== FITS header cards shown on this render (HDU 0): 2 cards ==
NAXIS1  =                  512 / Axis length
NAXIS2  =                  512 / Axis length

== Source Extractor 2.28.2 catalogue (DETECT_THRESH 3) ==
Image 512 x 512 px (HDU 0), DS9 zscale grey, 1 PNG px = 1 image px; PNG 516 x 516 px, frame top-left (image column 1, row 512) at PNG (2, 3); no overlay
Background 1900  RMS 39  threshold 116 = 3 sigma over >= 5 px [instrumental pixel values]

○ ○ ○ ○ ○ ○ ○

# Job
Rewrite the items above, putting "source list" in place of "catalogue" and leaving everything else as it is.

# Response to the exercise
== FITS header cards shown on this render (HDU 0): 2 cards ==
NAXIS1  =                  512 / Axis length
NAXIS2  =                  512 / Axis length

== Source Extractor 2.28.2 source list (DETECT_THRESH 3) ==
Image 512 x 512 px (HDU 0), DS9 zscale grey, 1 PNG px = 1 image px; PNG 516 x 516 px, frame top-left (image column 1, row 512) at PNG (2, 3); no overlay
Background 1900  RMS 39  threshold 116 = 3 sigma over >= 5 px [instrumental pixel values]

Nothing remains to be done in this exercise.